■ Problem: The answer is a stretch of the material below, returned exactly: the line containing "right eye: (380, 95)", the line containing "right back paw: (500, 254)", and all lines between.

■ Dataset:
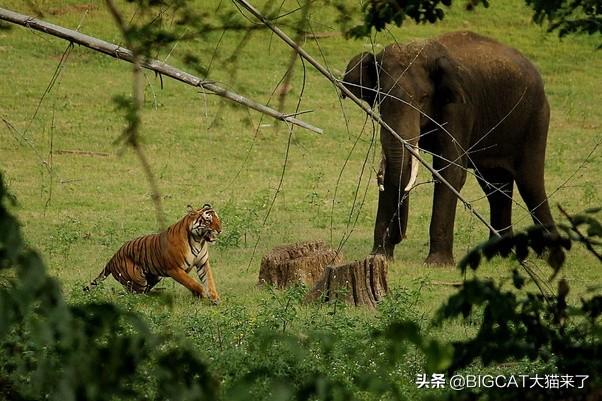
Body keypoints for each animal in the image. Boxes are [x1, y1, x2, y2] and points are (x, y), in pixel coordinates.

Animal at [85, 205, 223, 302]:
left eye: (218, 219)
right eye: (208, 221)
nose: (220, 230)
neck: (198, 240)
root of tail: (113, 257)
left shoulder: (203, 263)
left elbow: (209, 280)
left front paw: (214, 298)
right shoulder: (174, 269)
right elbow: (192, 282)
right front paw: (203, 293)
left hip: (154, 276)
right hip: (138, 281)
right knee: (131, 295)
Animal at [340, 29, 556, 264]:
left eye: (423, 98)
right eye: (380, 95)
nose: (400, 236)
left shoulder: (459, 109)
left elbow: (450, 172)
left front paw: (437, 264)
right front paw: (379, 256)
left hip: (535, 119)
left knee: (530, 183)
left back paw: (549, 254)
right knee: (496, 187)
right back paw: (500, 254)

==

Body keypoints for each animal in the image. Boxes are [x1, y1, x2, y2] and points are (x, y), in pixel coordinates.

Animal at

■ Your response:
right eye: (380, 95)
nose: (400, 236)
left shoulder: (459, 109)
left elbow: (450, 172)
left front paw: (437, 264)
right front paw: (379, 256)
left hip: (535, 119)
left knee: (530, 183)
left back paw: (549, 254)
right knee: (496, 187)
right back paw: (500, 254)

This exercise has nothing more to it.